“The castle doctrine” — update

A few weeks ago, I wrote a post  about a fatal shooting in Kalispell, Montana that involved both the “castle doctrine” and “stand your ground” laws.  The Daily Inter Lake has now posted the County Attorney’s report on its website. If you’re interested in how prosecutors analyze facts and apply the law, take a look.

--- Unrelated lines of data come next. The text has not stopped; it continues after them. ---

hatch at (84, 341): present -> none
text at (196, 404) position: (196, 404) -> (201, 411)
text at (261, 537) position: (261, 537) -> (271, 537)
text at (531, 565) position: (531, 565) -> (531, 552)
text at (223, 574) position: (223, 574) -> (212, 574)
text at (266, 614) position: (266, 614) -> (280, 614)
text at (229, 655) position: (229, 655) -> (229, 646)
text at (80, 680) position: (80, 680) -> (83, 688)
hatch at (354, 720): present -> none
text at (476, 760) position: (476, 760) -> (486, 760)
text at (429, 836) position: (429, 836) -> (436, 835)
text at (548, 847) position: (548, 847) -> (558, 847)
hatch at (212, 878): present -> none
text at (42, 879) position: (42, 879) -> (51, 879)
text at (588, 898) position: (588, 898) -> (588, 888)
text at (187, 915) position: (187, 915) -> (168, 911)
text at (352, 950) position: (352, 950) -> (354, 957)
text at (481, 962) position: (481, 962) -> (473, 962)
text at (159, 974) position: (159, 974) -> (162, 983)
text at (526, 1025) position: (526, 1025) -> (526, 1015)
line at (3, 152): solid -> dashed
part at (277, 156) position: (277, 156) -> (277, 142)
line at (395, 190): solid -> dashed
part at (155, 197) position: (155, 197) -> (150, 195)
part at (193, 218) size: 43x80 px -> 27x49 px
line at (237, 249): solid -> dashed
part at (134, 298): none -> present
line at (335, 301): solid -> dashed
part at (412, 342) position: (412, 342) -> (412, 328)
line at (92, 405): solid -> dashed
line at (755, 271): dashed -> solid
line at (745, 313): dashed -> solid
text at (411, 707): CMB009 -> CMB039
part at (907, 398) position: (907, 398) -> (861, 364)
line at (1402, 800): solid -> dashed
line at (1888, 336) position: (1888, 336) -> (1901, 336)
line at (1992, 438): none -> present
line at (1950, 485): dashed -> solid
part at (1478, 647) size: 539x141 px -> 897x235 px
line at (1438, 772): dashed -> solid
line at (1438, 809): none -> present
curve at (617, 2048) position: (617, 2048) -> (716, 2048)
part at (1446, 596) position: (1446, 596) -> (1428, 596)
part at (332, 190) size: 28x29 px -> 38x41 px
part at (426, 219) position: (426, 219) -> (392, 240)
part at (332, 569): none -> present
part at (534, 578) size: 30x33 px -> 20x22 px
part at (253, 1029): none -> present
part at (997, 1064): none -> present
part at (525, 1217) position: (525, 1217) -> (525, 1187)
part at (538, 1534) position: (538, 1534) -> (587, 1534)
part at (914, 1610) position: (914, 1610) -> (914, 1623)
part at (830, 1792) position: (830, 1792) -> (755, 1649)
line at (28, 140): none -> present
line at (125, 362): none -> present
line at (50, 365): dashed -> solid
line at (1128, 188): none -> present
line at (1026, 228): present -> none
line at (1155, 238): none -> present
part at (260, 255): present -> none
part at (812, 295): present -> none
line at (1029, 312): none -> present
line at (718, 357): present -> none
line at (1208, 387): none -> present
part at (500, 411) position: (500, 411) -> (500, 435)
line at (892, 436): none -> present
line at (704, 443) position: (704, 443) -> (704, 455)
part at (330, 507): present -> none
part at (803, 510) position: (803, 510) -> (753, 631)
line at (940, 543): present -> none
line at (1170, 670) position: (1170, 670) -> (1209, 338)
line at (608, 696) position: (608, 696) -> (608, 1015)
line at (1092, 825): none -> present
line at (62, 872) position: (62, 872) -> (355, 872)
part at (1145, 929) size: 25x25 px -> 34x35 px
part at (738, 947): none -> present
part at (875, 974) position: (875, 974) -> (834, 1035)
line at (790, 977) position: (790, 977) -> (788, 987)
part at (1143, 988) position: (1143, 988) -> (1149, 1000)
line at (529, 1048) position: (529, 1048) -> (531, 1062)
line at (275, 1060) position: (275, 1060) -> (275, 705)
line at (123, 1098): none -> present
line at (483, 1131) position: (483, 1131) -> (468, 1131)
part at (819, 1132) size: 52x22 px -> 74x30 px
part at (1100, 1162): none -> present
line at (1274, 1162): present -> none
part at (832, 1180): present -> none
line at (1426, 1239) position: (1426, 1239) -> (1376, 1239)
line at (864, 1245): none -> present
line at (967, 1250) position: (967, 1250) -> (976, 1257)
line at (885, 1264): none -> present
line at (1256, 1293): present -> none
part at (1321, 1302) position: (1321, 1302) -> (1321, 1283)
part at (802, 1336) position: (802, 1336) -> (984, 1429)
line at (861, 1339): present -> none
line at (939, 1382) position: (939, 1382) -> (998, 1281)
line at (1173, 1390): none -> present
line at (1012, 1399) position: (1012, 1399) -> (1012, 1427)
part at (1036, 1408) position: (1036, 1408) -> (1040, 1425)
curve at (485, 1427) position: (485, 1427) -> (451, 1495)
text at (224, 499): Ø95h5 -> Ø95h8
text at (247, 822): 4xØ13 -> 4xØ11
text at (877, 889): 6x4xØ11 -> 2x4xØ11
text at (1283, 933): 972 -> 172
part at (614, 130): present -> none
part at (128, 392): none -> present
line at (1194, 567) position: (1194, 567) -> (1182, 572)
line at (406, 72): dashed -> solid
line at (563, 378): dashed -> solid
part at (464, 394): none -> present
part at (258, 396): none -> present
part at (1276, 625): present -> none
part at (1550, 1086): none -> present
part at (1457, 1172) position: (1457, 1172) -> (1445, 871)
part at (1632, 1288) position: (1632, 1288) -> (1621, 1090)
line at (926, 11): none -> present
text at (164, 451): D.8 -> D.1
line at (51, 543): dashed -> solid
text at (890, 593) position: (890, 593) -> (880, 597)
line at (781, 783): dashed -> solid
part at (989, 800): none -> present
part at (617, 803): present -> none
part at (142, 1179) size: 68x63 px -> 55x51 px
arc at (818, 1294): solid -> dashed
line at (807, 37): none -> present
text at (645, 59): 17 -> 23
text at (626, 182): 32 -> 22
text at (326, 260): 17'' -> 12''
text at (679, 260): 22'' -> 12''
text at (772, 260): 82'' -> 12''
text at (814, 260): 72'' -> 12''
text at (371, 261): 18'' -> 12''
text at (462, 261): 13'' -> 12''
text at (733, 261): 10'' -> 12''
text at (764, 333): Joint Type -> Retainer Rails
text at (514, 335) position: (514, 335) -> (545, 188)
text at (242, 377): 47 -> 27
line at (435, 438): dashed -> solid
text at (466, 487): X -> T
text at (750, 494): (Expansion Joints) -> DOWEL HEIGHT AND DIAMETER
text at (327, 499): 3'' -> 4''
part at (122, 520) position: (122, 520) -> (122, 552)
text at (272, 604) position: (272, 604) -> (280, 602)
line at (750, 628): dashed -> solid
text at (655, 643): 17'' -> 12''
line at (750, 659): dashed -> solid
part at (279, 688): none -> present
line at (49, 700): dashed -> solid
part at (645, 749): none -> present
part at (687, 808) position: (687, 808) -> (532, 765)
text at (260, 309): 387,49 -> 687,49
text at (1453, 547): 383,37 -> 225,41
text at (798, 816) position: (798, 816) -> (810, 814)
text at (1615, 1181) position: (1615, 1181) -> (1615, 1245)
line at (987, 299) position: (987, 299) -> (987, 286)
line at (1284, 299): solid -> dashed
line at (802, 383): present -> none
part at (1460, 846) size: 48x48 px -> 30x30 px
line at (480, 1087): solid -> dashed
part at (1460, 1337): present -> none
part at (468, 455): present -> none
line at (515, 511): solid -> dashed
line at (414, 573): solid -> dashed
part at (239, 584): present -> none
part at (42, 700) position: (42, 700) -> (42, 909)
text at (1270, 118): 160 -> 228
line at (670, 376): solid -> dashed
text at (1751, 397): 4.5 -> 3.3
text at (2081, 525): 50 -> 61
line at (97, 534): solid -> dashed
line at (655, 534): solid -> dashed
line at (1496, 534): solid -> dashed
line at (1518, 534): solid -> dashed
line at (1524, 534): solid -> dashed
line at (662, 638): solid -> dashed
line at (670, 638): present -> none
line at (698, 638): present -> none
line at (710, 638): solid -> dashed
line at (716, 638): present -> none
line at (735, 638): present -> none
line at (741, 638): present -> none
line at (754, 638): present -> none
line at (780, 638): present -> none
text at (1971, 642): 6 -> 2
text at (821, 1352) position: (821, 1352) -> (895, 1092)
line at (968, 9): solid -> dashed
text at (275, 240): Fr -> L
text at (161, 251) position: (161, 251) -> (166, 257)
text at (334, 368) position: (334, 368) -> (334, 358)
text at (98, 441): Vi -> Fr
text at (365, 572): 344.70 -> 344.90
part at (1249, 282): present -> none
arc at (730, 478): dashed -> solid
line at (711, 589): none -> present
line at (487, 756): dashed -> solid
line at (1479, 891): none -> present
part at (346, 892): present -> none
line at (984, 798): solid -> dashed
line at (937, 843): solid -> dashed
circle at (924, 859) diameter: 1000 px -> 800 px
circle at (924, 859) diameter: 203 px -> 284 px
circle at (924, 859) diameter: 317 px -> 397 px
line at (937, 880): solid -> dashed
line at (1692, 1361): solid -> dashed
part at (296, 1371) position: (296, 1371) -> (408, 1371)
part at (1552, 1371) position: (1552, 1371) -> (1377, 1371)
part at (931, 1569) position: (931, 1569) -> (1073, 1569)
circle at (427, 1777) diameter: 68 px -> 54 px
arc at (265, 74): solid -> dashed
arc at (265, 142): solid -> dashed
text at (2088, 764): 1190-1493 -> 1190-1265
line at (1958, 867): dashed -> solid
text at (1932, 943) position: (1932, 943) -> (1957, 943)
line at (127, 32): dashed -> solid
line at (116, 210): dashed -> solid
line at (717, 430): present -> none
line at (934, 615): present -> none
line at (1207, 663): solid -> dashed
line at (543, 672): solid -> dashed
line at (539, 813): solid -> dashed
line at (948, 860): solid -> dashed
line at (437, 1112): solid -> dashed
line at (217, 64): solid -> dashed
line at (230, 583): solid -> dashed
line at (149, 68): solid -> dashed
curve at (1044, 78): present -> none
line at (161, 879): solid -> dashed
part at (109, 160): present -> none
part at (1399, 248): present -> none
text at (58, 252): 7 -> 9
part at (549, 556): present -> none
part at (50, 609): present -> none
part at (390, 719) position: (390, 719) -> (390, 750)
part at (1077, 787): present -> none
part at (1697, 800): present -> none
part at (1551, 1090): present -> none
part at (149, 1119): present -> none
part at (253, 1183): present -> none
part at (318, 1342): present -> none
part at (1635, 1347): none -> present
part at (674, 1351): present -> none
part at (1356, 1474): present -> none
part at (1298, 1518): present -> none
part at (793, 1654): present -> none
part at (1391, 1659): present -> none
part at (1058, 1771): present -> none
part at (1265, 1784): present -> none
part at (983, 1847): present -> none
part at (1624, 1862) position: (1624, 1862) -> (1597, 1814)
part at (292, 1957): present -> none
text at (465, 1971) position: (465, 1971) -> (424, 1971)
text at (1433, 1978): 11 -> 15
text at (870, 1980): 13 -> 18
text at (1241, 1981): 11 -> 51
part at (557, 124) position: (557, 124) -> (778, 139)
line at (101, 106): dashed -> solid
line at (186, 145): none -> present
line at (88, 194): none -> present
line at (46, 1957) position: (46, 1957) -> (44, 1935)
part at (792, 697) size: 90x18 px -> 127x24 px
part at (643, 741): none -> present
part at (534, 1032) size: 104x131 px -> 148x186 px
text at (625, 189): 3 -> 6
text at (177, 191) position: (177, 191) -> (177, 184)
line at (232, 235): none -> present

The “castle doctrine” and “stand your ground” laws in action

A recent shooting in Kalispell, Montana raises both the “Castle doctrine”–that a resident of an occupied structure is justified in using deadly force to resist an intruder if he or she believes it’s necessary to prevent the intruder from assaulting him or her–and the “stand your ground” law–that a person who is lawfully in a place and is threatened with bodily harm does not have a duty to retreat or call law enforcement before using force. 

Writers interested in using either of these doctrines in their stories should read this article in the Daily Inter Lake, which includes a detailed summary of the Flathead County Attorney’s report to the Kalispell Police Chief, declining to prosecute.  It’s not often that we get to see a prosecutor’s analysis of the facts and law behind a decision to prosecute or not.

 Then read this interview with the dead man’s wife, who had been involved, at some level, with the shooter, witnessed the shooting, and strongly disagrees with the decision not to prosecute.

Update: And here’s the Inter Lake account of the prosecutor’s press conference, discussing his decision-making process.

The old Flathead County Courthouse — still a county office building. (Photo from a postcard collection at the Montana Historical Society.)